1. Here, this morning, in Taegu, in the presence of your Bishops, before so many guests, surrounded by so many priests, religious and laity of the People of God in this land - and by so many enthusiastic young people who love you dearly and give you the support of their prayers - you are receiving the gift of the priesthood. It is a gift to you and to the Church from Christ himself.

On this day dedicated to the theme of sharing, it is good for us to realize that it is God himself who first shares his gifts with us. "What have you" - asks Saint Paul in the reading we have just heard - "What have you that you did not receive?" (1 Cor. 4, 7). Indeed, it is through God’s gift that from now on you will be considered "servants of Christ and stewards of the mysteries of God" (Ibid.). I am sure that you have meditated deeply on these words and that they are engraved on your minds and on your hearts. They spell out for you your identity as priests of Jesus Christ.

2. In becoming priests, you receive a sacramental outpouring of the Holy Spirit. Christ is giving you a share in his priesthood: he joins you to himself in the work of Redemption. It is certainly a privilege for you to be chosen, but a privilege that involves a service - service like that of Jesus who came to serve and not to be served (Cf. Matth. 20, 28), like that of Mary, the humble handmaid of the Lord (Cf. Luc.1, 48).

- _RECORDS PROVIDED_:
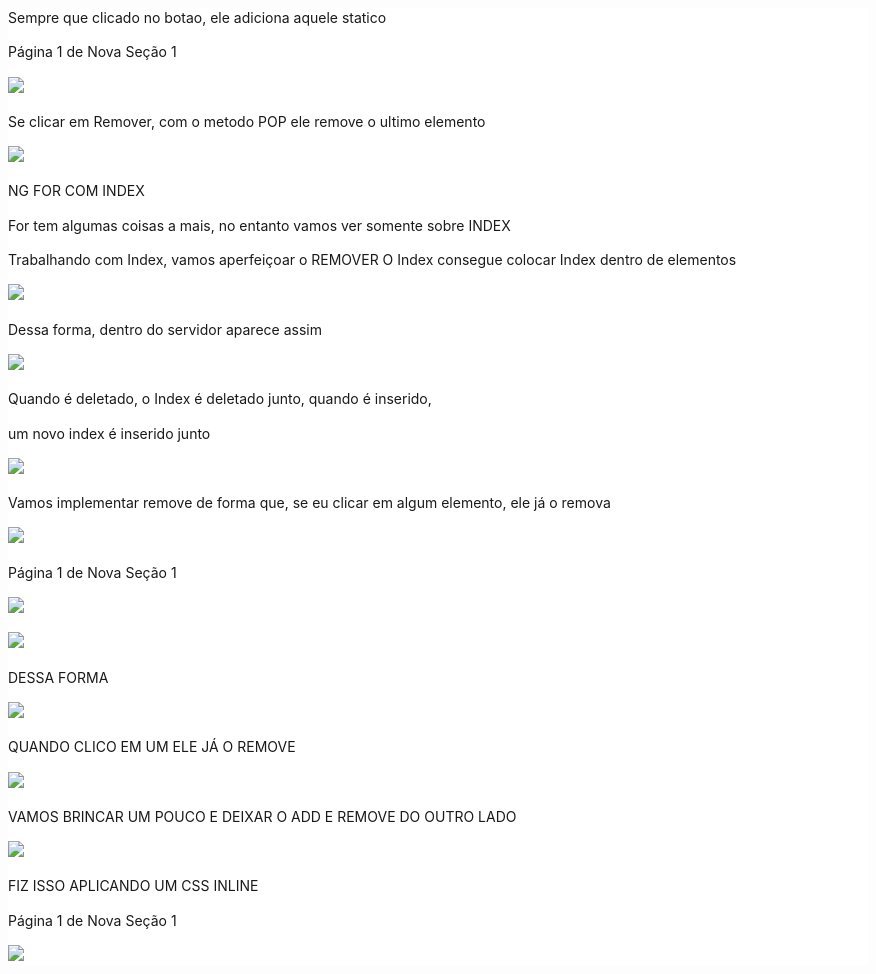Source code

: Sempre que clicado no botao, ele adiciona aquele statico 

Página 1 de Nova Seção 1

![](Aspose.Words.16be4d22-f78c-47d4-803f-742f821031c3.191.png)

Se clicar em Remover, com o metodo POP ele remove o ultimo elemento 

![](Aspose.Words.16be4d22-f78c-47d4-803f-742f821031c3.192.png)

NG FOR COM INDEX 

For tem algumas coisas a mais, no entanto vamos ver somente sobre INDEX

Trabalhando com Index, vamos aperfeiçoar o REMOVER O Index consegue colocar Index dentro de elementos

![](Aspose.Words.16be4d22-f78c-47d4-803f-742f821031c3.193.png)

Dessa forma, dentro do servidor aparece assim

![](Aspose.Words.16be4d22-f78c-47d4-803f-742f821031c3.194.png)

Quando é deletado, o Index é deletado junto, quando é inserido, 

um novo index é inserido junto

![](Aspose.Words.16be4d22-f78c-47d4-803f-742f821031c3.195.png)

Vamos implementar  remove de forma que, se eu clicar em algum elemento, ele já o remova

![](Aspose.Words.16be4d22-f78c-47d4-803f-742f821031c3.196.png)

Página 1 de Nova Seção 1

![](Aspose.Words.16be4d22-f78c-47d4-803f-742f821031c3.197.jpeg)

![](Aspose.Words.16be4d22-f78c-47d4-803f-742f821031c3.198.png)

DESSA FORMA

![](Aspose.Words.16be4d22-f78c-47d4-803f-742f821031c3.199.png)

QUANDO CLICO EM UM ELE JÁ O REMOVE 

![](Aspose.Words.16be4d22-f78c-47d4-803f-742f821031c3.200.png)

VAMOS BRINCAR UM POUCO E DEIXAR O ADD E REMOVE DO OUTRO LADO

![](Aspose.Words.16be4d22-f78c-47d4-803f-742f821031c3.201.png)

FIZ ISSO APLICANDO UM CSS INLINE

Página 1 de Nova Seção 1

![](Aspose.Words.16be4d22-f78c-47d4-803f-742f821031c3.202.png)
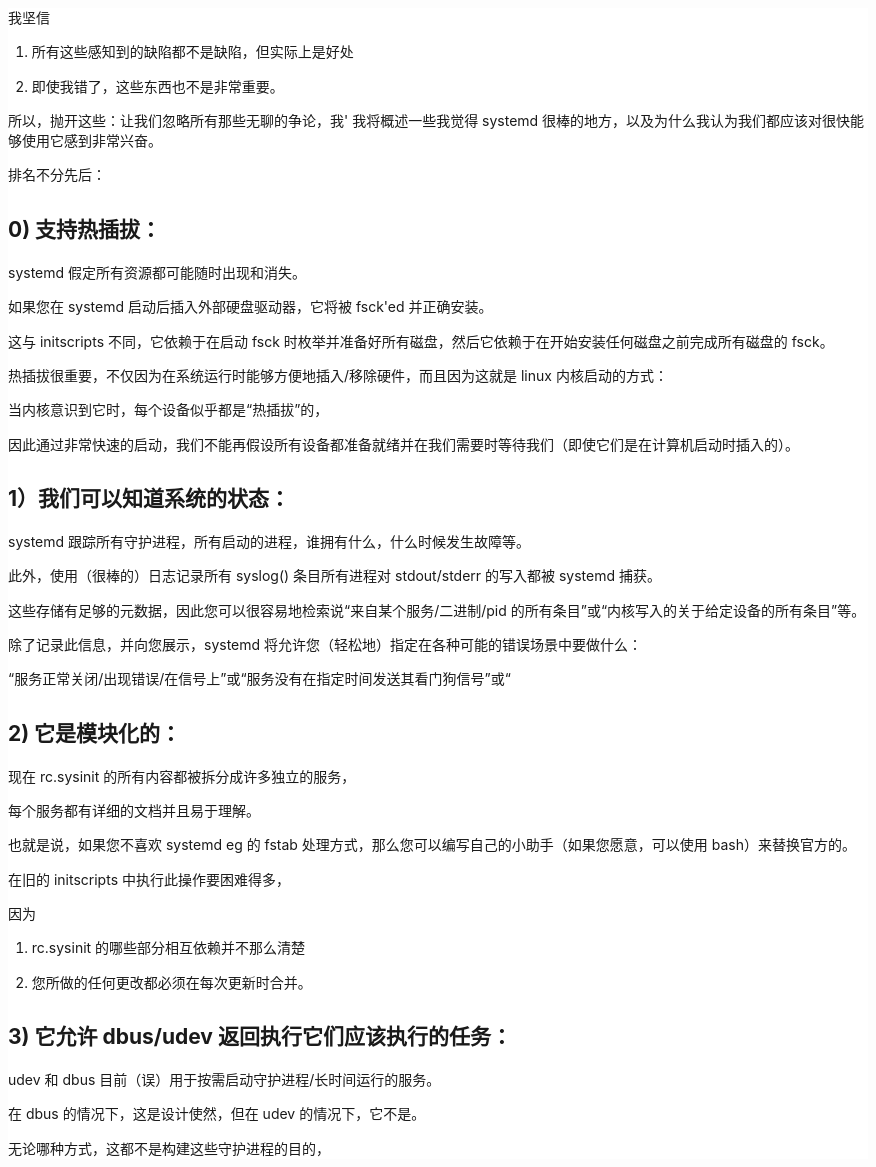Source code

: 我坚信 

1) 所有这些感知到的缺陷都不是缺陷，但实际上是好处 

2) 即使我错了，这些东西也不是非常重要。

所以，抛开这些：让我们忽略所有那些无聊的争论，我' 我将概述一些我觉得 systemd 很棒的地方，以及为什么我认为我们都应该对很快能够使用它感到非常兴奋。

排名不分先后：

## 0) 支持热插拔：

systemd 假定所有资源都可能随时出现和消失。

如果您在 systemd 启动后插入外部硬盘驱动器，它将被 fsck'ed 并正确安装。

这与 initscripts 不同，它依赖于在启动 fsck 时枚举并准备好所有磁盘，然后它依赖于在开始安装任何磁盘之前完成所有磁盘的 fsck。

热插拔很重要，不仅因为在系统运行时能够方便地插入/移除硬件，而且因为这就是 linux 内核启动的方式：

当内核意识到它时，每个设备似乎都是“热插拔”的，

因此通过非常快速的启动，我们不能再假设所有设备都准备就绪并在我们需要时等待我们（即使它们是在计算机启动时插入的）。

## 1）我们可以知道系统的状态：

systemd 跟踪所有守护进程，所有启动的进程，谁拥有什么，什么时候发生故障等。

此外，使用（很棒的）日志记录所有 syslog() 条目所有进程对 stdout/stderr 的写入都被 systemd 捕获。

这些存储有足够的元数据，因此您可以很容易地检索说“来自某个服务/二进制/pid 的所有条目”或“内核写入的关于给定设备的所有条目”等。

除了记录此信息，并向您展示，systemd 将允许您（轻松地）指定在各种可能的错误场景中要做什么：

“服务正常关闭/出现错误/在信号上”或“服务没有在指定时间发送其看门狗信号”或“

## 2) 它是模块化的：

现在 rc.sysinit 的所有内容都被拆分成许多独立的服务，

每个服务都有详细的文档并且易于理解。

也就是说，如果您不喜欢 systemd eg 的 fstab 处理方式，那么您可以编写自己的小助手（如果您愿意，可以使用 bash）来替换官方的。

在旧的 initscripts 中执行此操作要困难得多，

因为 

1) rc.sysinit 的哪些部分相互依赖并不那么清楚 

2) 您所做的任何更改都必须在每次更新时合并。

## 3) 它允许 dbus/udev 返回执行它们应该执行的任务：

udev 和 dbus 目前（误）用于按需启动守护进程/长时间运行的服务。

在 dbus 的情况下，这是设计使然，但在 udev 的情况下，它不是。

无论哪种方式，这都不是构建这些守护进程的目的，

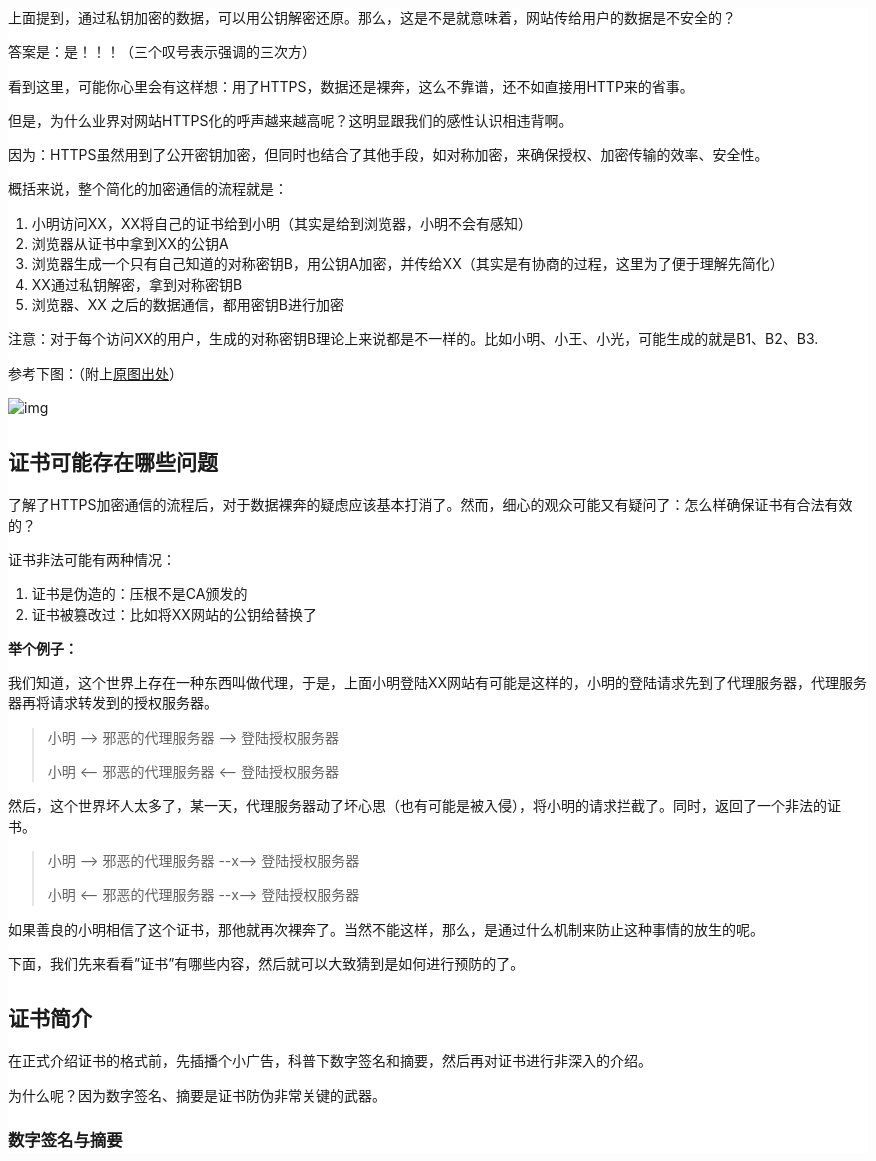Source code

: 上面提到，通过私钥加密的数据，可以用公钥解密还原。那么，这是不是就意味着，网站传给用户的数据是不安全的？

答案是：是！！！（三个叹号表示强调的三次方）

看到这里，可能你心里会有这样想：用了HTTPS，数据还是裸奔，这么不靠谱，还不如直接用HTTP来的省事。

但是，为什么业界对网站HTTPS化的呼声越来越高呢？这明显跟我们的感性认识相违背啊。

因为：HTTPS虽然用到了公开密钥加密，但同时也结合了其他手段，如对称加密，来确保授权、加密传输的效率、安全性。

概括来说，整个简化的加密通信的流程就是：

1. 小明访问XX，XX将自己的证书给到小明（其实是给到浏览器，小明不会有感知）
2. 浏览器从证书中拿到XX的公钥A
3. 浏览器生成一个只有自己知道的对称密钥B，用公钥A加密，并传给XX（其实是有协商的过程，这里为了便于理解先简化）
4. XX通过私钥解密，拿到对称密钥B
5. 浏览器、XX 之后的数据通信，都用密钥B进行加密

注意：对于每个访问XX的用户，生成的对称密钥B理论上来说都是不一样的。比如小明、小王、小光，可能生成的就是B1、B2、B3.

参考下图：（附上[原图出处](http://www.cnblogs.com/ttltry-air/archive/2012/08/20/2647898.html)）

![img](https://segmentfault.com/img/remote/1460000004835978)

## 证书可能存在哪些问题

了解了HTTPS加密通信的流程后，对于数据裸奔的疑虑应该基本打消了。然而，细心的观众可能又有疑问了：怎么样确保证书有合法有效的？

证书非法可能有两种情况：

1. 证书是伪造的：压根不是CA颁发的
2. 证书被篡改过：比如将XX网站的公钥给替换了

**举个例子：**

我们知道，这个世界上存在一种东西叫做代理，于是，上面小明登陆XX网站有可能是这样的，小明的登陆请求先到了代理服务器，代理服务器再将请求转发到的授权服务器。

> 小明 --> 邪恶的代理服务器 --> 登陆授权服务器
>
> 小明 <-- 邪恶的代理服务器 <-- 登陆授权服务器

然后，这个世界坏人太多了，某一天，代理服务器动了坏心思（也有可能是被入侵），将小明的请求拦截了。同时，返回了一个非法的证书。

> 小明 --> 邪恶的代理服务器 --x--> 登陆授权服务器
>
> 小明 <-- 邪恶的代理服务器 --x--> 登陆授权服务器

如果善良的小明相信了这个证书，那他就再次裸奔了。当然不能这样，那么，是通过什么机制来防止这种事情的放生的呢。

下面，我们先来看看”证书”有哪些内容，然后就可以大致猜到是如何进行预防的了。

## 证书简介

在正式介绍证书的格式前，先插播个小广告，科普下数字签名和摘要，然后再对证书进行非深入的介绍。

为什么呢？因为数字签名、摘要是证书防伪非常关键的武器。

### 数字签名与摘要
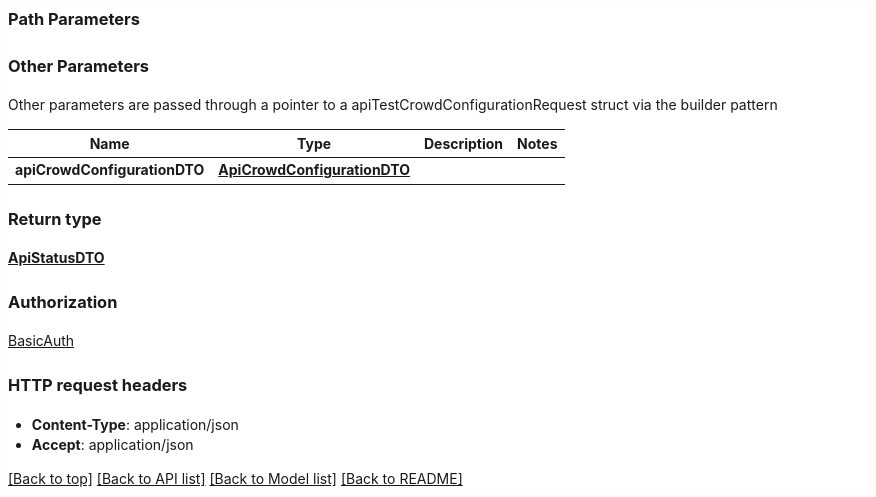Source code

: 
### Path Parameters



### Other Parameters

Other parameters are passed through a pointer to a apiTestCrowdConfigurationRequest struct via the builder pattern


Name | Type | Description  | Notes
------------- | ------------- | ------------- | -------------
 **apiCrowdConfigurationDTO** | [**ApiCrowdConfigurationDTO**](ApiCrowdConfigurationDTO.md) |  | 

### Return type

[**ApiStatusDTO**](ApiStatusDTO.md)

### Authorization

[BasicAuth](../README.md#BasicAuth)

### HTTP request headers

- **Content-Type**: application/json
- **Accept**: application/json

[[Back to top]](#) [[Back to API list]](../README.md#documentation-for-api-endpoints)
[[Back to Model list]](../README.md#documentation-for-models)
[[Back to README]](../README.md)

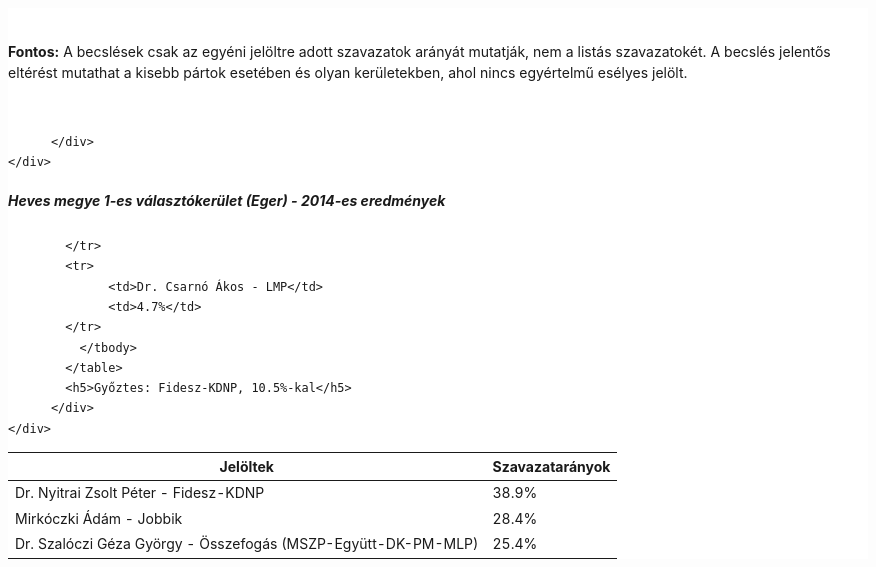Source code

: 			
<br/><p><strong>Fontos:</strong> A becslések csak az egyéni jelöltre adott szavazatok arányát mutatják, nem a listás szavazatokét. A becslés jelentős eltérést mutathat a kisebb pártok esetében és olyan kerületekben, ahol nincs egyértelmű esélyes jelölt.</p>
<br/>
			



          </div>
    </div>
</div>

<div class="section">
    <div class="row">
          <div class="col s12">
		  <h5>Heves megye 1-es választókerület (Eger) - 2014-es eredmények</h5>
            <table class="striped">
              <thead>
                <tr>
                    <th>Jelöltek</th>
                    <th>Szavazatarányok</th>
                </tr>
              </thead>
              <tbody>
             <tr>
                  <td>Dr. Nyitrai Zsolt Péter - Fidesz-KDNP</td>
				  <td>38.9%</td>
			</tr>
			<tr>
			      <td>Mirkóczki Ádám - Jobbik</td>
				  <td>28.4%</td>
			</tr>
			<tr>
			      <td>Dr. Szalóczi Géza György - Összefogás (MSZP-Együtt-DK-PM-MLP)</td>
				  <td>25.4%</td>
			      
			</tr>
			<tr>
				  <td>Dr. Csarnó Ákos - LMP</td>
				  <td>4.7%</td>
			</tr>                
              </tbody>
            </table>
			<h5>Győztes: Fidesz-KDNP, 10.5%-kal</h5>
          </div>
    </div>
</div>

- _TASKS TO CARRY OUT_:
A - In the records, could you reproduce word for word every line starting with the one that contains "systemd 跟踪所有守护" and going on through the one that contains "1) rc.sysinit 的哪些部分相互依赖并不那么清楚", including both of those lines?
B - Will you carry on the ordination homily on receiving the gift of the priesthood, picking up right after its last sentence?

- _WRITTEN RESPONSES_:
A -
systemd 跟踪所有守护进程，所有启动的进程，谁拥有什么，什么时候发生故障等。

此外，使用（很棒的）日志记录所有 syslog() 条目所有进程对 stdout/stderr 的写入都被 systemd 捕获。

这些存储有足够的元数据，因此您可以很容易地检索说“来自某个服务/二进制/pid 的所有条目”或“内核写入的关于给定设备的所有条目”等。

除了记录此信息，并向您展示，systemd 将允许您（轻松地）指定在各种可能的错误场景中要做什么：

“服务正常关闭/出现错误/在信号上”或“服务没有在指定时间发送其看门狗信号”或“

## 2) 它是模块化的：

现在 rc.sysinit 的所有内容都被拆分成许多独立的服务，

每个服务都有详细的文档并且易于理解。

也就是说，如果您不喜欢 systemd eg 的 fstab 处理方式，那么您可以编写自己的小助手（如果您愿意，可以使用 bash）来替换官方的。

在旧的 initscripts 中执行此操作要困难得多，

因为 

1) rc.sysinit 的哪些部分相互依赖并不那么清楚 

B -
Christ has chosen you as servants and stewards. In what way are you to serve him? Here are his own words: "If any one serves me, he must follow me" (Cf  Io.12, 26). As priests you are called to follow the divine Master in a particular way. You are called to a discipleship that reaches down into the deepest level of your person. You will receive a sacramental configuration to Christ that touches every sector of your life. We are talking, in fact, about the priest’s particular way of sharing in the Paschal Mystery of our Saviour’s Passion, death and Resurrection. Let us listen once again to Christ’s words: "Truly, truly, I say to you, unless a grain of wheat falls into the earth and dies, it remains alone; but if it dies, it bears much fruit" (Ibid. 12, 24). The Church rightly insists that your ordination to the priesthood is a "dying to self", for it is precisely this giving of oneself that opens the way to fruitfulness: if the grain of wheat dies, it bears much fruit.

3. Are you sometimes afraid of the demands that Christ is making on you? You are certainly aware that your priestly service will often require from you the courage of self-sacrifice. It is then that you must look at Jesus’ reaction to these same fears, as described in today’s reading from the Gospel: "Now is my soul troubled. And what shall I say? ‘Father, save me from this hour’? No, for this purpose I have come to this hour" (Io. 12 27).

Your purpose as priests is to be one with Christ in the work of Redemption: "Where I am, there shall my servant be also" (Ibid. 12, 26). May the example of your Korean priest Martyrs speak to your hearts, revealing to you the true nature of your vocation, banishing any false expectation. May these men who shared to the full in Christ’s Paschal Mystery be your models of generous service and priestly sacrifice.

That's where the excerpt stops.